(Your task)
Can you render the data as a JSON list of strings, one string per line and no blank lines, starting with the first line of the data and going on through the line with "Where is the"?

(Material provided)
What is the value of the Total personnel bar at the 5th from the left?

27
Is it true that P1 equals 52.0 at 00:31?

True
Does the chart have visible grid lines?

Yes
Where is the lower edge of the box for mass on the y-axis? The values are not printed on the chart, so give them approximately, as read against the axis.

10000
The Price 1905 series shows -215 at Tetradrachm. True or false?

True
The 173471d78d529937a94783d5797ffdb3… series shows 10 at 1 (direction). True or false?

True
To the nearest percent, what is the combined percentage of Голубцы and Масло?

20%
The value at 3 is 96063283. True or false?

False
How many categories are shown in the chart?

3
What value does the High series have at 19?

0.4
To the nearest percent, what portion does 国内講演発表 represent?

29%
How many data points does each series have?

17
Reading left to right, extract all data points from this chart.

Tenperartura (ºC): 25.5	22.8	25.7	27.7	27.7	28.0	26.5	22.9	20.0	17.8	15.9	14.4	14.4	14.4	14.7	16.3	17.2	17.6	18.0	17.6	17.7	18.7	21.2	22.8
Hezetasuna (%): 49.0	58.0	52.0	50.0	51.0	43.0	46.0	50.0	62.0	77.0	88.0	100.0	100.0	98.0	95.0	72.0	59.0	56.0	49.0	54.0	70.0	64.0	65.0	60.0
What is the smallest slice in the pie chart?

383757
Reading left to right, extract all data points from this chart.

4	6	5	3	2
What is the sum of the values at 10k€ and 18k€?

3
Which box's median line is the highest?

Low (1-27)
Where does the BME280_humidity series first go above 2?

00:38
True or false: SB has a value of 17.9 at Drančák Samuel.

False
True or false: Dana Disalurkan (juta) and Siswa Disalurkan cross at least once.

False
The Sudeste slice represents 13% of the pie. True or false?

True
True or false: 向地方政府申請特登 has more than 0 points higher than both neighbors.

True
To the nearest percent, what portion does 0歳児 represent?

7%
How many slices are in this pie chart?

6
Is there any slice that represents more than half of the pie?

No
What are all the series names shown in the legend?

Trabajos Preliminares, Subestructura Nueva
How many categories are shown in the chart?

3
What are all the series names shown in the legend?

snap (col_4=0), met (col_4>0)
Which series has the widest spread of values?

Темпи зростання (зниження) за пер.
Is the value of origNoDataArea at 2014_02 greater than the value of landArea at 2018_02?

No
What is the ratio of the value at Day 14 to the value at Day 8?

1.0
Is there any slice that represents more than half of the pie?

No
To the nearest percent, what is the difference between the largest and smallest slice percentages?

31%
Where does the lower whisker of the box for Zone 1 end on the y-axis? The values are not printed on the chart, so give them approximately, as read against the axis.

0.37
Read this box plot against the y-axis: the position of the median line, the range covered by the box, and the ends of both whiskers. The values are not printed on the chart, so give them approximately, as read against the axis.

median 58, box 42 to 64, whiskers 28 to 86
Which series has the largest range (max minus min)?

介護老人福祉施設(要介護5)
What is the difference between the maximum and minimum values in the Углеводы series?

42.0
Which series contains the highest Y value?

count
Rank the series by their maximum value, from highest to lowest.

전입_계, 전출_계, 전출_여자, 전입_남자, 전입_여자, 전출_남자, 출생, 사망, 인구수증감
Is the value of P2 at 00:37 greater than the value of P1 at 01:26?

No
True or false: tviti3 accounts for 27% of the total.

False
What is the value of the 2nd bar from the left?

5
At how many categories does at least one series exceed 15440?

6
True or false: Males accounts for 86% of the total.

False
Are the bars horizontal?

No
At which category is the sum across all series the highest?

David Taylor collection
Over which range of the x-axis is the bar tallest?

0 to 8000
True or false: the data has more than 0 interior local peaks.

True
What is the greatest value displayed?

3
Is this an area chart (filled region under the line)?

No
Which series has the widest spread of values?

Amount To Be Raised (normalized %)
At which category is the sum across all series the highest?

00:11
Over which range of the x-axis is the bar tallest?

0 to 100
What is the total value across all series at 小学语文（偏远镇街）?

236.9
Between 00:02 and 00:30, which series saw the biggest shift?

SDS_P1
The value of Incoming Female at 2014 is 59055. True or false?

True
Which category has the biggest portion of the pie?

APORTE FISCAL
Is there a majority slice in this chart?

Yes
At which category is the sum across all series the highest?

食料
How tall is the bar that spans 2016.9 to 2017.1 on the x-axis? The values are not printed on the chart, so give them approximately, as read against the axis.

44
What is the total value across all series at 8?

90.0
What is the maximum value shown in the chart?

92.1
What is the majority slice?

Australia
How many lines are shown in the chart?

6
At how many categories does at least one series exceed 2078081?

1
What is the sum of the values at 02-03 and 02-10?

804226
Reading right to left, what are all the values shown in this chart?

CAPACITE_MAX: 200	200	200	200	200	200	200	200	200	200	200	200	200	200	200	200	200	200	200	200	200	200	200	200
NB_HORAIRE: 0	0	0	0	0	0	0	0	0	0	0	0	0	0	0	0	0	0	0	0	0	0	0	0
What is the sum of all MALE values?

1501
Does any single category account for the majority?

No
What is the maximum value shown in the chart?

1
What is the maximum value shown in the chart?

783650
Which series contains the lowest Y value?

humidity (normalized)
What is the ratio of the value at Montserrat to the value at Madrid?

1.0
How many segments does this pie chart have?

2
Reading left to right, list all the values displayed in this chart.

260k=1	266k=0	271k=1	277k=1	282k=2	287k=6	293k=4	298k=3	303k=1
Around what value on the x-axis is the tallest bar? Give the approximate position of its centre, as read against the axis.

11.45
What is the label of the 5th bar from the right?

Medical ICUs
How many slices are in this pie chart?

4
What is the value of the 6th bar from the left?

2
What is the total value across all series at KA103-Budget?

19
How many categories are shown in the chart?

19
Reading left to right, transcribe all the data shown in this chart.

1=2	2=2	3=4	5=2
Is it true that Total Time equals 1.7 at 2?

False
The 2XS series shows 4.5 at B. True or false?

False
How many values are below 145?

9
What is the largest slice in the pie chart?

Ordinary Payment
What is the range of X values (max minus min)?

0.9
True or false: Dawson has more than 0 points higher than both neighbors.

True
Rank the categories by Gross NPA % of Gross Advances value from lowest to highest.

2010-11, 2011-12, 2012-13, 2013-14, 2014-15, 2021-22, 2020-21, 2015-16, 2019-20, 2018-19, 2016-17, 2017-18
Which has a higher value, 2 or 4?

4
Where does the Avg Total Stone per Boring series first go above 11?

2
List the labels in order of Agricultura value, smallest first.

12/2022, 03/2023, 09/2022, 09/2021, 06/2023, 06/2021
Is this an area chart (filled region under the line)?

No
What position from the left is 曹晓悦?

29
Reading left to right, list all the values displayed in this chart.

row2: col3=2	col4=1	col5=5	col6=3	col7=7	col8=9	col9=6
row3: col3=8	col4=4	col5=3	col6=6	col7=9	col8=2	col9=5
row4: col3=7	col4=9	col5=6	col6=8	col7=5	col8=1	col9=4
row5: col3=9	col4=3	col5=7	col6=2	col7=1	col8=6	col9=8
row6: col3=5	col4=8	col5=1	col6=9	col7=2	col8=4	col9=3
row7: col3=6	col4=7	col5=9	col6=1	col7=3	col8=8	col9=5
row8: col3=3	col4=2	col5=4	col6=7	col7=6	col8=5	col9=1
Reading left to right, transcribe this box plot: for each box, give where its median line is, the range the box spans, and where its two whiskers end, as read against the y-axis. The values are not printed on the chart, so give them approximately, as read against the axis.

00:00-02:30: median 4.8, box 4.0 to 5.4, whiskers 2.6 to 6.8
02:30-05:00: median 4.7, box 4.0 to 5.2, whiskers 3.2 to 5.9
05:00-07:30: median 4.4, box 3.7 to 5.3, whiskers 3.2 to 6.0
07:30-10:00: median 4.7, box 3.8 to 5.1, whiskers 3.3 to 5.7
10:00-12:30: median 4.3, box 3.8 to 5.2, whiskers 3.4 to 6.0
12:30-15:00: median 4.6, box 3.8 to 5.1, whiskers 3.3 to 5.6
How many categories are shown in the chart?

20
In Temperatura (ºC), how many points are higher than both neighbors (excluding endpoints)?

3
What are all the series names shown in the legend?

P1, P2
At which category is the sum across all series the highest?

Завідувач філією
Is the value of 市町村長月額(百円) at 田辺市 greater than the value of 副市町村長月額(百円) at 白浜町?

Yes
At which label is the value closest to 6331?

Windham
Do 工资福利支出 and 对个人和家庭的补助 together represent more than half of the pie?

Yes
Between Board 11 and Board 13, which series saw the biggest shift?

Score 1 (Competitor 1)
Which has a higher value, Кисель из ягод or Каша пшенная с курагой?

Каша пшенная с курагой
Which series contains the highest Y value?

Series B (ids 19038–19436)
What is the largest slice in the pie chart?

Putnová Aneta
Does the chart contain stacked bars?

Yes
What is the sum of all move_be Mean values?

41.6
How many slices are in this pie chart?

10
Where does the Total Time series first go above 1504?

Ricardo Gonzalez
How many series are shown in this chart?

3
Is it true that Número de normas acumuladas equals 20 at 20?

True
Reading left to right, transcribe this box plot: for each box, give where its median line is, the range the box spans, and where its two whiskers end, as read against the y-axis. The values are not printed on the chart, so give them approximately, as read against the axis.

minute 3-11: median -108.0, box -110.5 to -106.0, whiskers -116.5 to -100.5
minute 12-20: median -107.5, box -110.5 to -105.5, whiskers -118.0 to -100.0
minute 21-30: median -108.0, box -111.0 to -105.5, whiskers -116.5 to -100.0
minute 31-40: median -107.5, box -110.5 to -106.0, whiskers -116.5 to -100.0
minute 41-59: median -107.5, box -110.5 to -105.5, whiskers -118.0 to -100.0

(Solution for this exercise)
[
  "What is the value of the Total personnel bar at the 5th from the left?",
  "27",
  "Is it true that P1 equals 52.0 at 00:31?",
  "True",
  "Does the chart have visible grid lines?",
  "Yes",
  "Where is the lower edge of the box for mass on the y-axis? The values are not printed on the chart, so give them approximately, as read against the axis."
]